**Consigne a**
Pouvez-vous reproduire intégralement le passage sur les bassets, sans y changer un seul mot ?

**Passage choisi**
========
Cependant, comme il a été dit, qui ne veut pas du petit chien droit dans la voie et en même temps rapide (dont le prototype est le beagle) recherche un modèle intermédiaire, quant au train, entre celui-ci et le fort basset plus ou moins tors et lent.

Nous en sommes donc à voir se dessiner l'avenir d'un basset droit, ou aux antérieurs d'apparence droite, gravitant autour de 0m,35 environ et de modèle léger, en tout cas n'atteignant pas les 0m,40 de la variété si justement appréciée du basset vendéen. Celui-ci est souvent aussi vite que le beagle et présente le prototype du courant à deux fins pouvant figurer sur les deux tableaux : chien de chasse à tir, chien propre au courre du lièvre. Ce n'est pas précisément le plus indiqué pour tirer le lapin dans le fourré très dense, bien qu'il y entre très volontiers. Celui qu'on destine à cette chasse existe depuis longtemps à l'état de variété. Ce n'est pas l’assez volumineux personnage à antérieurs le plus souvent tors, mais un autre léger de corsage, droit et agile, figurant de temps à autre sur les bancs et qui brilla au concours de « rabbit-hunting » de Chambord. Ce chien, dit « à lapin » en son pays, est en réalité bon à tout et passe partout. A souhaiter que les éleveurs le cultivent, tenant compte des besoins du jour. Ceci n'empêchera jamais le basset de 0m,40 de prospérer, les indications d'un petit modèle étant autres. Dût-on recourir à une alliance extérieure, il n'y a pas à en prendre ombrage. Le petit et très agile basset fauve de Bretagne serait un élément de retrempe indiqué, possédant toutes les qualités requises. Sa rareté est malheureusement évidente, et l'on voit avec regret disparaître d'excellents reproducteurs, faute de pouvoir se procurer lice ou étalon. Laissera-t-on disparaître le dernier sous prétexte que la jolie robe fauve expose trop ses porteurs ? Ce n'est, hélas ! que trop vrai. L'abandon de la race est dû aux erreurs des fusils chauds. Depuis longtemps je réclame la mesure salvatrice tolérant la robe blanc-orange vif, que procurerait l'alliance vendéenne avec ces petits bassets légers que produit parfois la province voisine.
========
Entrées de la collection
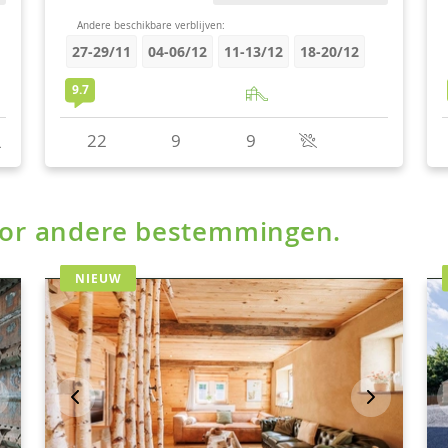
voor andere bestemmingen.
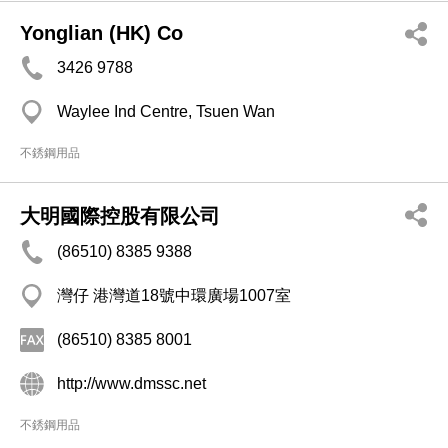
Yonglian (HK) Co
3426 9788
Waylee Ind Centre, Tsuen Wan
不銹鋼用品
大明國際控股有限公司
(86510) 8385 9388
灣仔 港灣道18號中環廣場1007室
(86510) 8385 8001
http://www.dmssc.net
不銹鋼用品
========
**Consigne b**
Pouvez-vous transformer en liste JSON de chaînes les lignes des entrées qui commencent à celle contenant « Yonglian (HK) Co » et se terminent à la fin des entrées, bornes comprises ? Mettez une chaîne par ligne, omettez les lignes vides et ne prenez rien d'autre.

**Réponse attendue a**
Cependant, comme il a été dit, qui ne veut pas du petit chien droit dans la voie et en même temps rapide (dont le prototype est le beagle) recherche un modèle intermédiaire, quant au train, entre celui-ci et le fort basset plus ou moins tors et lent.

Nous en sommes donc à voir se dessiner l'avenir d'un basset droit, ou aux antérieurs d'apparence droite, gravitant autour de 0m,35 environ et de modèle léger, en tout cas n'atteignant pas les 0m,40 de la variété si justement appréciée du basset vendéen. Celui-ci est souvent aussi vite que le beagle et présente le prototype du courant à deux fins pouvant figurer sur les deux tableaux : chien de chasse à tir, chien propre au courre du lièvre. Ce n'est pas précisément le plus indiqué pour tirer le lapin dans le fourré très dense, bien qu'il y entre très volontiers. Celui qu'on destine à cette chasse existe depuis longtemps à l'état de variété. Ce n'est pas l’assez volumineux personnage à antérieurs le plus souvent tors, mais un autre léger de corsage, droit et agile, figurant de temps à autre sur les bancs et qui brilla au concours de « rabbit-hunting » de Chambord. Ce chien, dit « à lapin » en son pays, est en réalité bon à tout et passe partout. A souhaiter que les éleveurs le cultivent, tenant compte des besoins du jour. Ceci n'empêchera jamais le basset de 0m,40 de prospérer, les indications d'un petit modèle étant autres. Dût-on recourir à une alliance extérieure, il n'y a pas à en prendre ombrage. Le petit et très agile basset fauve de Bretagne serait un élément de retrempe indiqué, possédant toutes les qualités requises. Sa rareté est malheureusement évidente, et l'on voit avec regret disparaître d'excellents reproducteurs, faute de pouvoir se procurer lice ou étalon. Laissera-t-on disparaître le dernier sous prétexte que la jolie robe fauve expose trop ses porteurs ? Ce n'est, hélas ! que trop vrai. L'abandon de la race est dû aux erreurs des fusils chauds. Depuis longtemps je réclame la mesure salvatrice tolérant la robe blanc-orange vif, que procurerait l'alliance vendéenne avec ces petits bassets légers que produit parfois la province voisine.

**Réponse attendue b**
[
  "Yonglian (HK) Co",
  "3426 9788",
  "Waylee Ind Centre, Tsuen Wan",
  "不銹鋼用品",
  "大明國際控股有限公司",
  "(86510) 8385 9388",
  "灣仔 港灣道18號中環廣場1007室",
  "(86510) 8385 8001",
  "http://www.dmssc.net",
  "不銹鋼用品"
]